Israel High Tech Industry Growth Slowing Amid Manpower ShortageFeb. 21, 2016
Israel’s vaunted high tech sector, for years the main engine of economic growth, is witnessing a slowdown that may have longstanding impact on the country’s global position as the most innovative nation, the Finance Ministry warned in a report this week.
“The high tech revolution, that started in the nineties, led to rapid growth in research and development investment, employment and productivity, making a significant contribution to economic growth,” the report said. “However, in recent years the sector has shown a slowdown,” a trend reflected “in the erosion of Israel’s status as a leader in innovation.”
A 2015 report by the World Intellectual Property Organization ranked Israel 22nd out of 141 countries for innovation. Switzerland was the highest ranked, with the U.S., U.K. and Singapore in the top ten. In OECD rankings for the percentage of GDP spent on research and development, South Korea knocked Israel out of first place in 2013, the ministry said.
Technology, even as it slows, accounts for 40 percent of the country’s exports, which make up about a third of Israel’s GDP, according to government figures. About 12 percent of Israelis employed in the business sector work for technology companies. Technology exits last year were a record $15 billion, according to PwC Israel.

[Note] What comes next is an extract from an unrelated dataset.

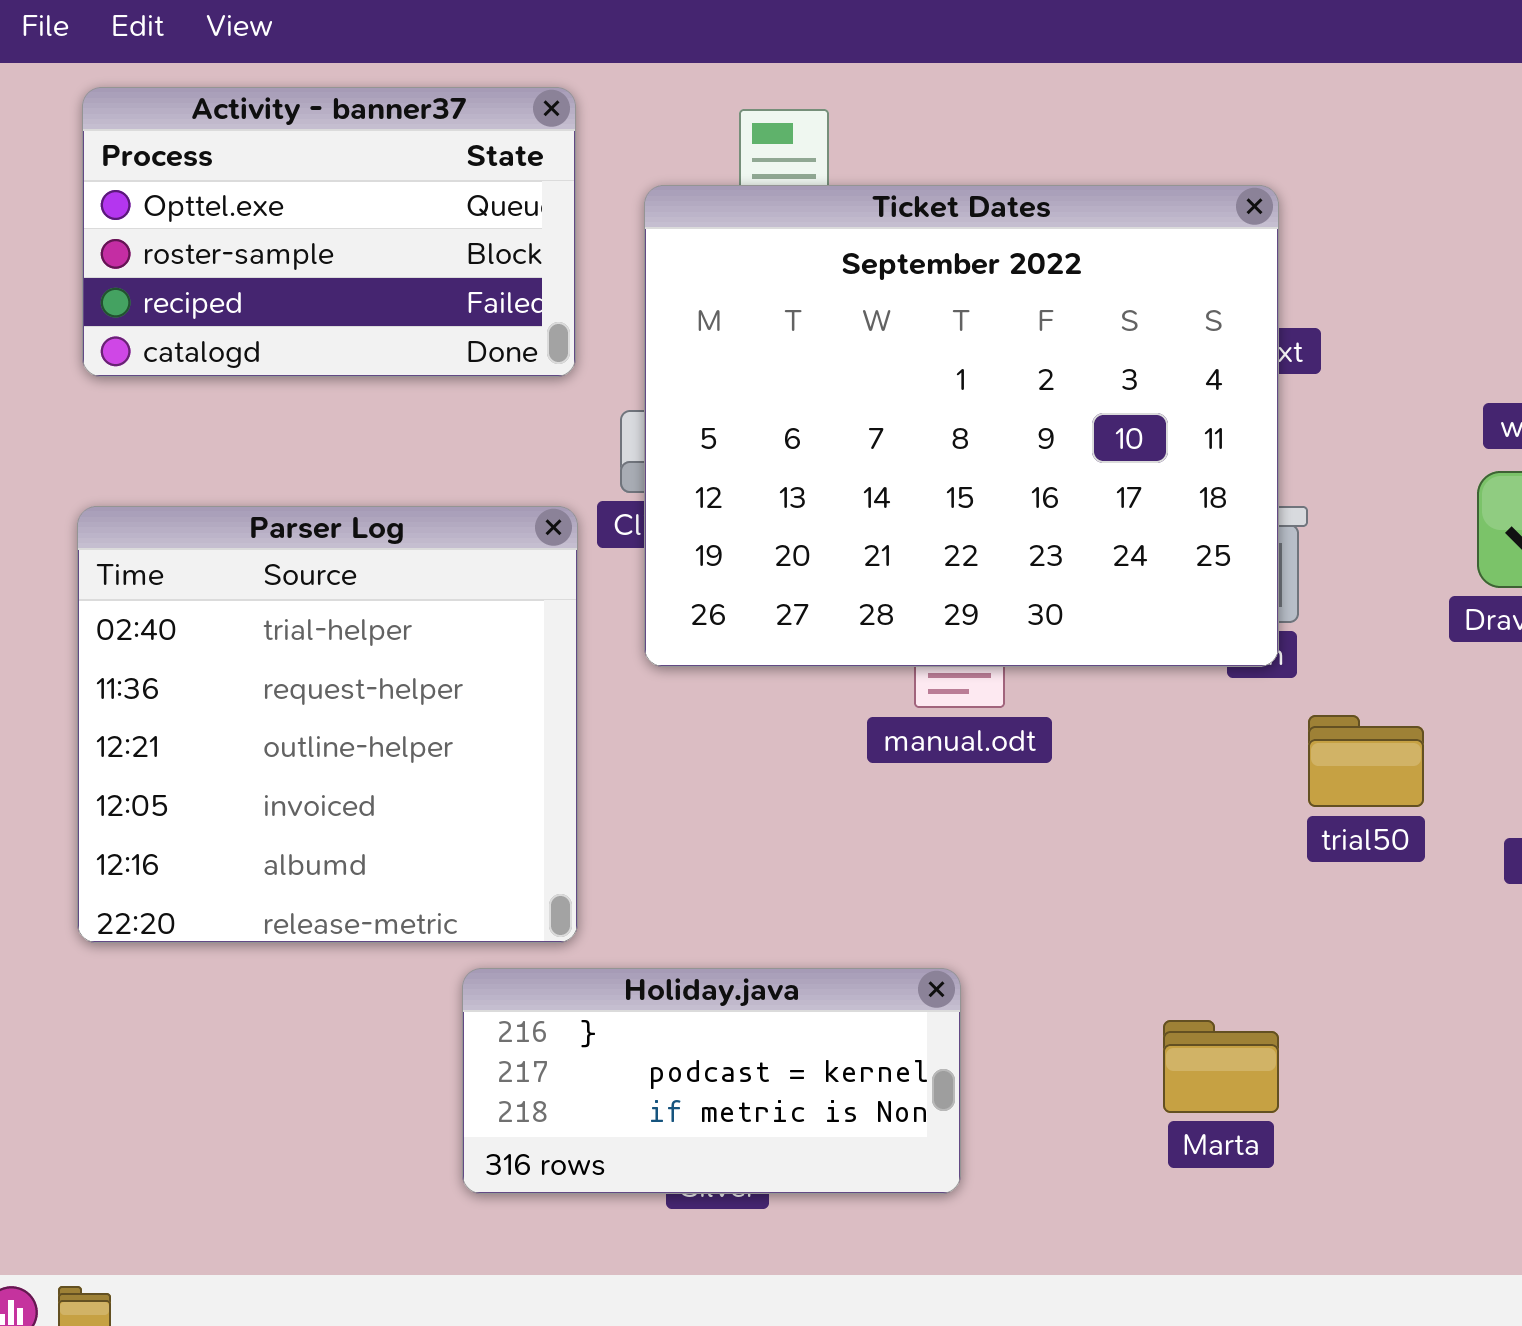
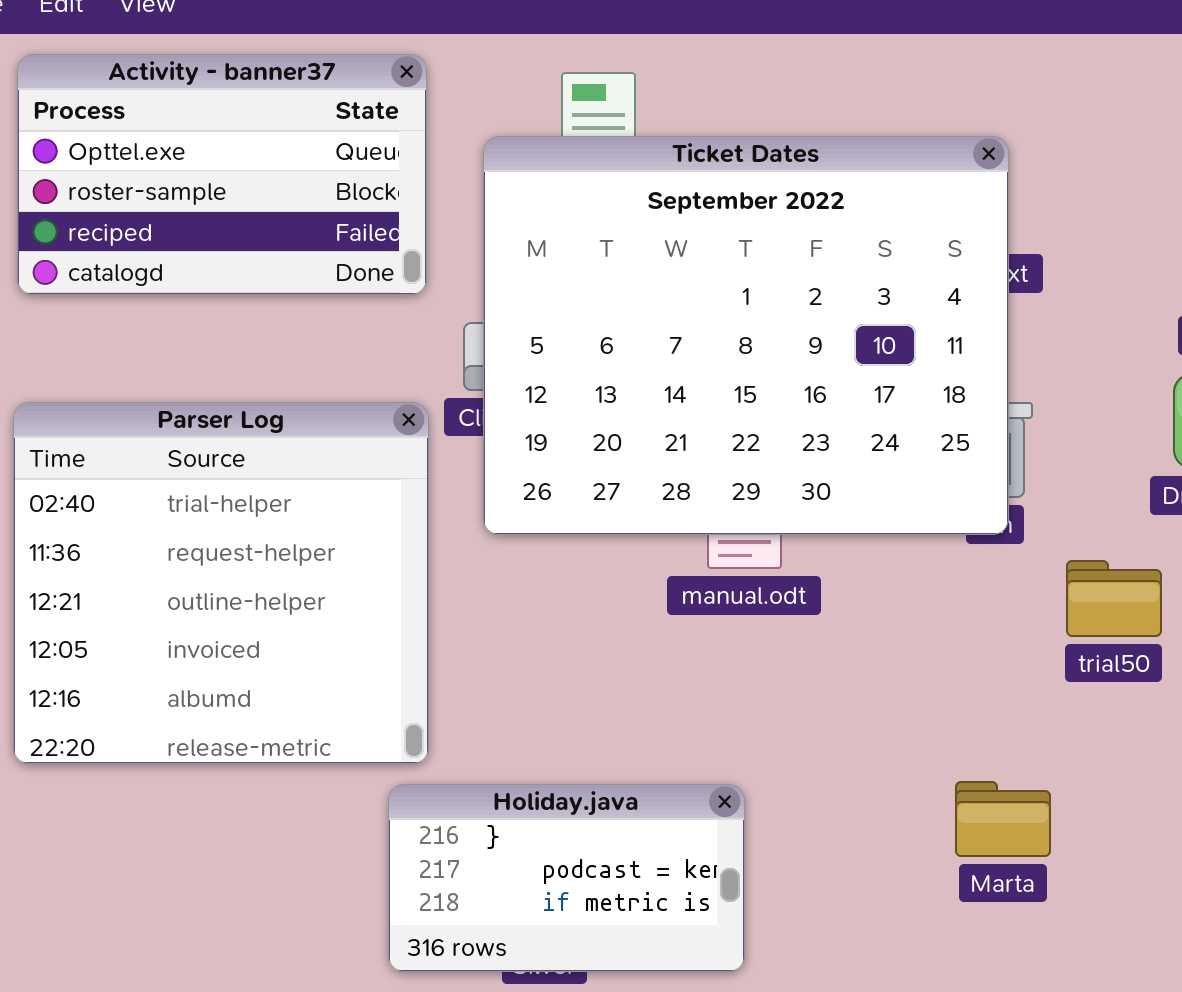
trial50: [1308,715,1424,807] -> [1066,560,1162,637], moved
Holiday.java: [462,968,961,1194] -> [388,784,745,972], resized
Marta: [1163,1020,1279,1113] -> [955,781,1051,857], moved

Israel needs to “devise a long-term policy to address core problems, including encouragement of technology education, attracting multinational companies, encouraging investments by institutions, etc,” said Karin Mayer Rubinstein, chief executive officer of Israel Advanced Technology Industries, the umbrella organization for technology and life sciences sectors. IATI in June said about 10,000 engineers are needed on top of the current 20,000 to ensure the sector can grow.